Dame Anne questions (life as we know it)

"The international rating agencies have done all New Zealanders a favour. The double downgrade of the country's credit rating makes it clear that the policies and philosophies promoted by successive governments are not working."

Following on from the brave declarations of Dr Jan Wright and Mayor Frana Cradno, another respected New Zealand woman, eminent historian Dame Anne Salmond, Distinguished Professor of Maori Studies and Anthropology at Auckland University has published a powerful critique of where New Zealand society presently wallows. Her ideas will no doubt be dismissed by the greedy and the elite, but she is correct and represent the growing tide of people awakening to the dire situation we have allowed ourselves to be central to.

"We must demand of our leaders - and ourselves - that at the very least, the land, the sea and our young people are cared for. Without them, there is no future. I agree with Phillip Mills and Sam Morgan that there should be a redistribution of wealth in New Zealand. Recent studies link high median incomes with prosperity and stability, and wide disparities with economic fragility and failure.
We should expect the press to deliver vigorous, informed debate. Democratic principles must be upheld, and dictatorial styles of leadership resisted. MMP is helpful here, and the cynical abuses of our electoral system in Epsom and elsewhere are a disgrace."

Dame Salmond's full article is here.

6 comments:

Robert Winter said...

Dame Anne "questions", or perhaps "takes issue", even "remonstrates", but I think that she has rarely "kicked arse" (though I stand to be corrected)!

robertguyton said...

Thanks Robert. I've just been put through the mill by my wife, who shares you view and am about to make the sensible change :-)

Shunda barunda said...

I find it interesting when greens talk about "high median incomes" as the only way that is possible is through getting a larger piece of the 'unsustainable pie'.

You can't have it both ways, we either live modestly and sustainably, or we raise the minimum wage and median income and continue the 'rape and pillage.

Just sharing it round more is not even close to the answer and will actually speed up environmental destruction.

Sorry Robert, the Greens are just as lost in economic (socialist) blindness as everybody else.

Shane Pleasance said...

Must agree with Shunda. Furthermore, the utilization of force is morally reprehensible.

robertguyton said...

Interesting, Shunda, though I'm not sure where your concerns sprang from - I don't see any referrence in Dame Anne's paper.
I can't see, furthermore, why raising the minimum wage will necessarily result in more environmental destruction.

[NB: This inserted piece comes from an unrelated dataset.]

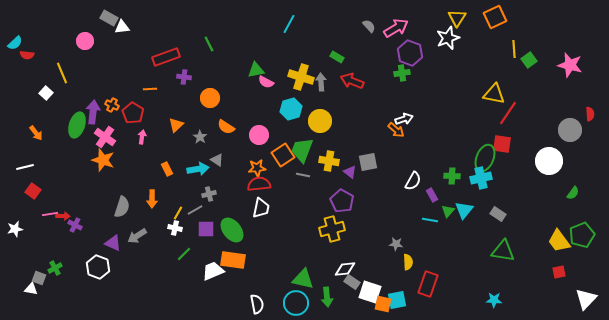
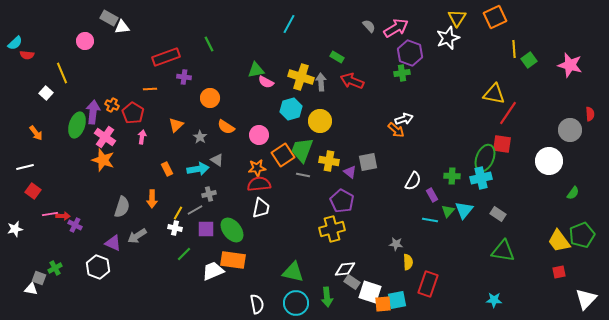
green triangle at (303, 279): moved 10 px left, 7 px up
orange square at (383, 304): rotated 18 degrees counterclockwise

Care to elaborate?

Shunda barunda said...

Because the answer will simply be to "expand the pie" for the 'rich' used to having their piece.

If people have an appetite for a certain way of living they will find a way to maintain it at any cost, an increase in unsustainable resource exploitation will be the most likely solution.

The other issue could be an increase in inflation which will largely screw things up for everybody, but especially the asset poor.

These economic issues/injustices can not be addressed without a wholesale shift in how we think about the economy and unsustainable resource exploitation.
To simply redistribute "the pie" is not the answer, the pie is too damned big already!!!